Getting back to the home fixit thread, I left the garage door open a few inches because earlier I had patched a few holes and rough spots on our garage floor with the leftover patching cement from the foundation project, and the biggest of these was under where the door came down. So at the end of the night I went down to shut the door and I hear a noise in the garage. Critter trouble! I spotted a skunk in the corner, hiding behind a pile of stuff. He looked pretty scared and didn’t want to come out of his hiding spot, so it took a while to *very* carefully unstack the things around him until I could get a broom in there and coax him to make a run for the outside. Whew!

Saturday we spent a good part of the day running around on errands including looking for a piece of 1/2″ thick sheet rock. We went to the dreaded Home Depot, which was a complete and utter zoo. They refused to cut a piece of sheet rock for me, even thought I was willing to buy a whole piece just to take home a bit. So we left without buying anything. Went to our neighborhood True Value to get paint, even though we knew they wouldn’t have sheet rock. They recommended a place called Pelham Lumber, who were fantastic. They wouldn’t sell me less than a full panel either, but would be happy to cut it. Better still, when I got there, they said I could take a look around the yard and if I found a piece of scrap I could use I could just have it. So problem solved, and I put the piece up there and did the whole tape and joint compound thing.
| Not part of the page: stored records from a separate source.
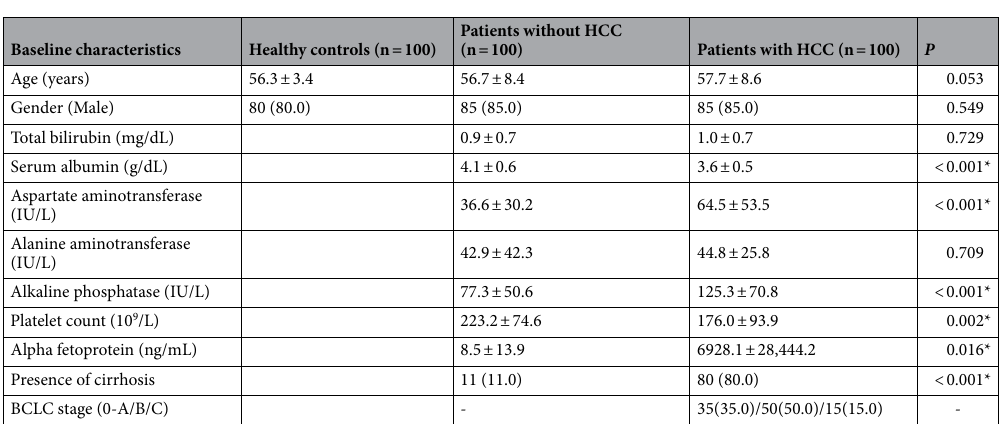
Table 1. Baseline characteristic of the validation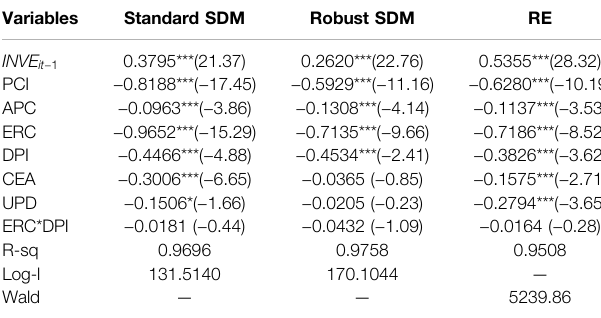
TABLE 14 | Robustness tests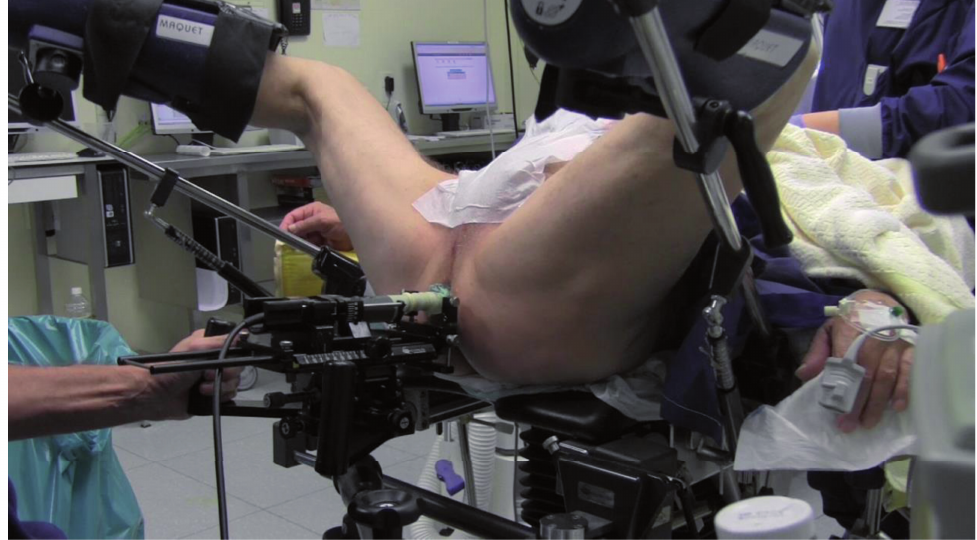
figure 4 - The setup: patient is placed in dorsal lithotomy position, with brachytherapy stepper unit and TRus probe.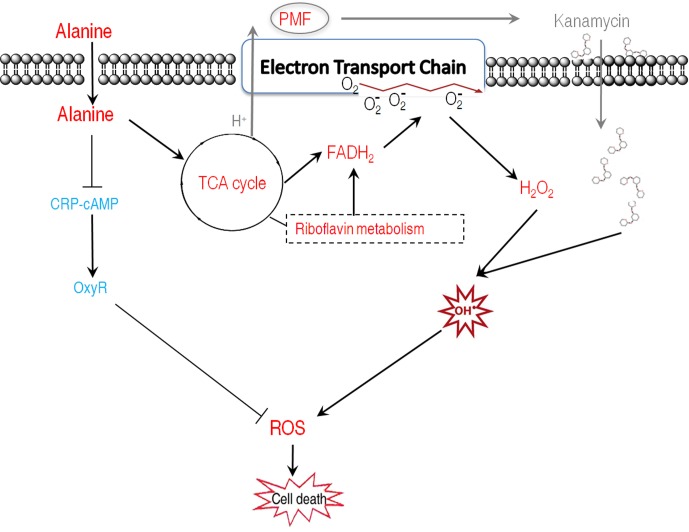
Proposed model for the dual roles of alanine in facilitating kanamycin to kill antibiotic-resistant bacteria. Exogenous alanine facilitates kanamycin to kill antibiotic-resistant bacteria through increased kanamycin uptake, and enhanced ROS production. Meanwhile, alanine decreased the transcription of oxyR, which plays essential role in positively regulating antioxidant enzymes. Thus, the enhanced ROS production was achieved through FADH2 oxidation and repression of antioxidant function genes via OxyR in an unidentified manner. Red represents increase and blue represents decrease.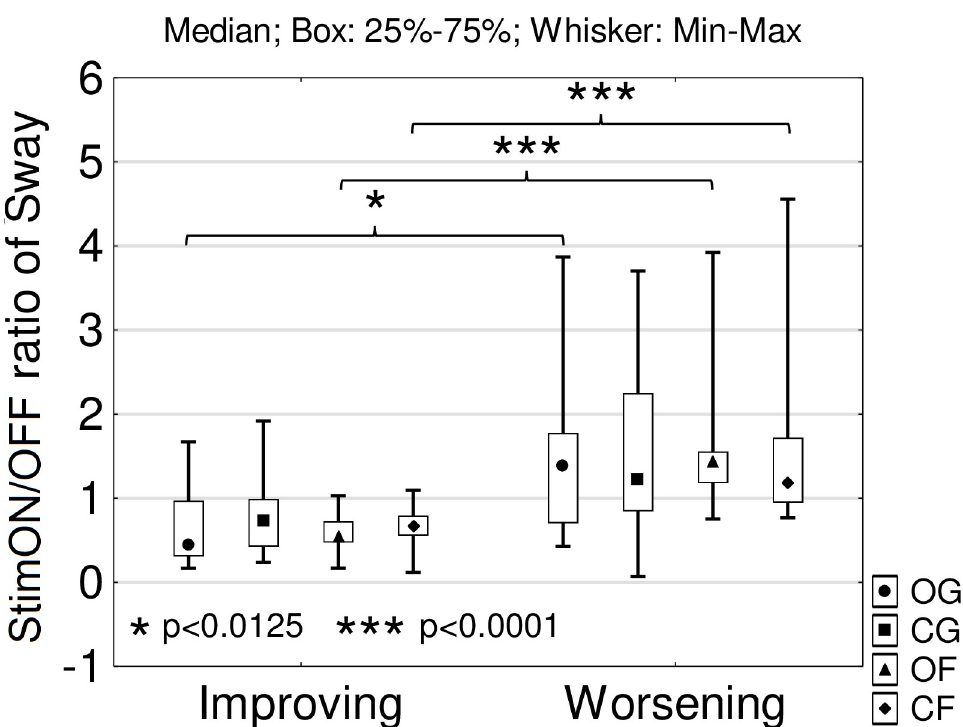
Fig 5. StimON/OFF sway ratio in the sensory conflict situations in the stimulation-induced improving and worsening subgroup. The subgroup with worsening balance had larger stimulation-induced instability in the tests except the eyes-closed, ground trials. The group with worsening balance especially could not compensate the dynamic changes of proprioceptive feedback processes. OG: Eyes-opened, ground; CG: Eyes-closed, ground; OF: Eyes-opened, foam; CF: Eyes-closed, foam.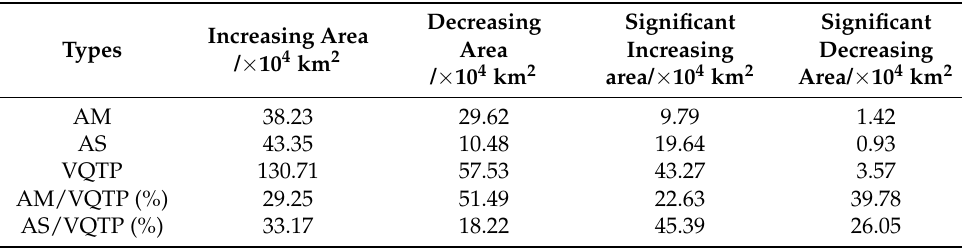
Table 3. Statistics for the growing season NDVI variation trends for the AM, AS and VQTP in the QTP from 2000 to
Sunday I sanded it and put on another layer of joint compound, and took the rest of day off to do stuff like go mountain biking, have one last barbecue and play legos with my kids. Last night it was time to paint over the patch. The paint matched perfectly cuz we brought a piece of the old ceiling to the hardware store and they matched it with a machine. Amazing what they can do lasers or spectrographs or whatever they use these day. While I was at it, there was a spot in the hall I thought I’d touch up. It was then I realized that the ceiling of the laundry room is the same color as its walls, not the rest of the ceilings. Everything in our house is shades of white and off-white, you understand, except the ones that are bluescreen blue. The bad news is we’re gonna need to paint the ceiling of our bathroom after we do the tiles in there, and it would’ve been good to have a match on that paint.

The good news is that it’s the same color as our family room, so I suddenly was able to touch up the spot where there was water damage from a crazy thunderstorm once, and where the futon crashed into the wall as someone was opening up into a bed once, and the place where my nieces drew on the wall once, and so on. One thing kind of led to another and I ended up doing a substantial amount of touch up, a random task that’s been on my todo list for a long time. Finished that up tonight and am enjoying a well-earned beer. Next up: lego cruise ships!